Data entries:
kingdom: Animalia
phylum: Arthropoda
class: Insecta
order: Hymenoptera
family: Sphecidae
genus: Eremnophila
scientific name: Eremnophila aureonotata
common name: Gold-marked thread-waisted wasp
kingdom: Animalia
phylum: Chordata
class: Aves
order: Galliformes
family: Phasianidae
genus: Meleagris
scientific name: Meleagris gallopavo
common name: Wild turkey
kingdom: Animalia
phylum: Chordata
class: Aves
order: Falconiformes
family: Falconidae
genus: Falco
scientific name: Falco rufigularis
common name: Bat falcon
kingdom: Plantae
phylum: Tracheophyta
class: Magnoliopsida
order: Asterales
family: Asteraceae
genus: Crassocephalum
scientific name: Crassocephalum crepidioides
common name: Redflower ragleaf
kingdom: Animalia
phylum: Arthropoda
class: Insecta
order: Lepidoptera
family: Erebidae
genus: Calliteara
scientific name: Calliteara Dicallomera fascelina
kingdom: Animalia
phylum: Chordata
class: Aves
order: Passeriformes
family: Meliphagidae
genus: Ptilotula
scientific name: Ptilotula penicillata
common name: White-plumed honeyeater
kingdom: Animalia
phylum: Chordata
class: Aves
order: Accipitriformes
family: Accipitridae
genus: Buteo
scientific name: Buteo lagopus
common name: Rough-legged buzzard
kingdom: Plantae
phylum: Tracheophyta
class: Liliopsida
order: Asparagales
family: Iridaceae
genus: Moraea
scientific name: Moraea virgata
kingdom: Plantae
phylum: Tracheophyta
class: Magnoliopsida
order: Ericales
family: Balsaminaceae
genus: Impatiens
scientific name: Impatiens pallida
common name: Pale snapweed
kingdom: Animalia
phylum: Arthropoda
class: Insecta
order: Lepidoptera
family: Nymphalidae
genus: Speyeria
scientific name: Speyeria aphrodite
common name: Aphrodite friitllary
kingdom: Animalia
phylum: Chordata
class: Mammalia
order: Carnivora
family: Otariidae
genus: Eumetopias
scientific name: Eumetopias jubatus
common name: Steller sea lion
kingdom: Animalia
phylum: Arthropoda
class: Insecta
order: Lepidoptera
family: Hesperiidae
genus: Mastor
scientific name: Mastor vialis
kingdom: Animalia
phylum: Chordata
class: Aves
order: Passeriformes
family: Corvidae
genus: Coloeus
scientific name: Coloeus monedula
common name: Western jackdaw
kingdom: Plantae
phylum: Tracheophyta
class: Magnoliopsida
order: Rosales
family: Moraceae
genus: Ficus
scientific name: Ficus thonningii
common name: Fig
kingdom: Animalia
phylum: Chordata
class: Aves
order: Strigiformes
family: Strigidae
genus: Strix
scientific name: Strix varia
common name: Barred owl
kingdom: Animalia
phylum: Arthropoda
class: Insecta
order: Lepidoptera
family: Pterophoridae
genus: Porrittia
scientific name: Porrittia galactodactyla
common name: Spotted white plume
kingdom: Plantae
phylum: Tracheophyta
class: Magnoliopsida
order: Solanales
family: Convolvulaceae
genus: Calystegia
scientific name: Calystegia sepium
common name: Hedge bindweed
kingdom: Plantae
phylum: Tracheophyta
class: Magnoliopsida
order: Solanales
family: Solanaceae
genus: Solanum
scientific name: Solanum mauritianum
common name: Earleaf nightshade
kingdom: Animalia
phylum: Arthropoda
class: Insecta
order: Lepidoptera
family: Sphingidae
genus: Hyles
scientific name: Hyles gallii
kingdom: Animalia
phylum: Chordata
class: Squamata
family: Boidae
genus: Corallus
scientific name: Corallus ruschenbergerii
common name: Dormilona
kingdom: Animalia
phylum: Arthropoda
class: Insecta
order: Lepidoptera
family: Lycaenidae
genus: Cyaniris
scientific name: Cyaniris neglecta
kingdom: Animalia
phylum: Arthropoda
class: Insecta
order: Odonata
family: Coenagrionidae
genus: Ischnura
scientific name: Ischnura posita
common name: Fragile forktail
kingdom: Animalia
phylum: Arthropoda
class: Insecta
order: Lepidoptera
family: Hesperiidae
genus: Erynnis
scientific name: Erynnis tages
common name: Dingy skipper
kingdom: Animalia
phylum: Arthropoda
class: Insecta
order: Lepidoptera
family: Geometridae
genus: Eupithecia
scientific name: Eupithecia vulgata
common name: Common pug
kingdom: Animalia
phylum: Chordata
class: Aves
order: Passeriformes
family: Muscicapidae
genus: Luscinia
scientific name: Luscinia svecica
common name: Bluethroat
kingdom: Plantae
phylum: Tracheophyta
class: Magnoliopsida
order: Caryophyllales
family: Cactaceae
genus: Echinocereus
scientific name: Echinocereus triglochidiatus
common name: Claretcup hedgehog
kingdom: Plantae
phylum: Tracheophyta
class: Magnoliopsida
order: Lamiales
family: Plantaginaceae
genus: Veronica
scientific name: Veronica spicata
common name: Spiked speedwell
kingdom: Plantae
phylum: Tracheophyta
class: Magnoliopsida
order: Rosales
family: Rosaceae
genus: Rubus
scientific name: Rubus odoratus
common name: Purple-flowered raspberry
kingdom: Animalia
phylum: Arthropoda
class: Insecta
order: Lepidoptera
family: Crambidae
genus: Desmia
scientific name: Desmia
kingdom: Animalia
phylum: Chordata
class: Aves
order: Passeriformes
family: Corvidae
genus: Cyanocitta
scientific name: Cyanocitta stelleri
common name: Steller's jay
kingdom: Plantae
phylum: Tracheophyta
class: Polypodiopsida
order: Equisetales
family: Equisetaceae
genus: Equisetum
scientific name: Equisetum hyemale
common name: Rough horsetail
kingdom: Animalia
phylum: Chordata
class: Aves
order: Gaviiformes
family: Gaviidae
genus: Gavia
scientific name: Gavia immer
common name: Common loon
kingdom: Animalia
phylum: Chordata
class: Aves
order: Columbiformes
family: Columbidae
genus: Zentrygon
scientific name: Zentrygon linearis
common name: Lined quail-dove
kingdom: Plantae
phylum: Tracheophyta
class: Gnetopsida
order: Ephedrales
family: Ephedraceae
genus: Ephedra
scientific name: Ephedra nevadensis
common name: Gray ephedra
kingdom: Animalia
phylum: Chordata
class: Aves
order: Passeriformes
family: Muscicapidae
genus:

### What is required
Revise everything from the start of the records down to the line "genus: Calliteara" by putting "division" wherever "phylum" appears, leaving all else as it stands.

### The reply
kingdom: Animalia
division: Arthropoda
class: Insecta
order: Hymenoptera
family: Sphecidae
genus: Eremnophila
scientific name: Eremnophila aureonotata
common name: Gold-marked thread-waisted wasp
kingdom: Animalia
division: Chordata
class: Aves
order: Galliformes
family: Phasianidae
genus: Meleagris
scientific name: Meleagris gallopavo
common name: Wild turkey
kingdom: Animalia
division: Chordata
class: Aves
order: Falconiformes
family: Falconidae
genus: Falco
scientific name: Falco rufigularis
common name: Bat falcon
kingdom: Plantae
division: Tracheophyta
class: Magnoliopsida
order: Asterales
family: Asteraceae
genus: Crassocephalum
scientific name: Crassocephalum crepidioides
common name: Redflower ragleaf
kingdom: Animalia
division: Arthropoda
class: Insecta
order: Lepidoptera
family: Erebidae
genus: Calliteara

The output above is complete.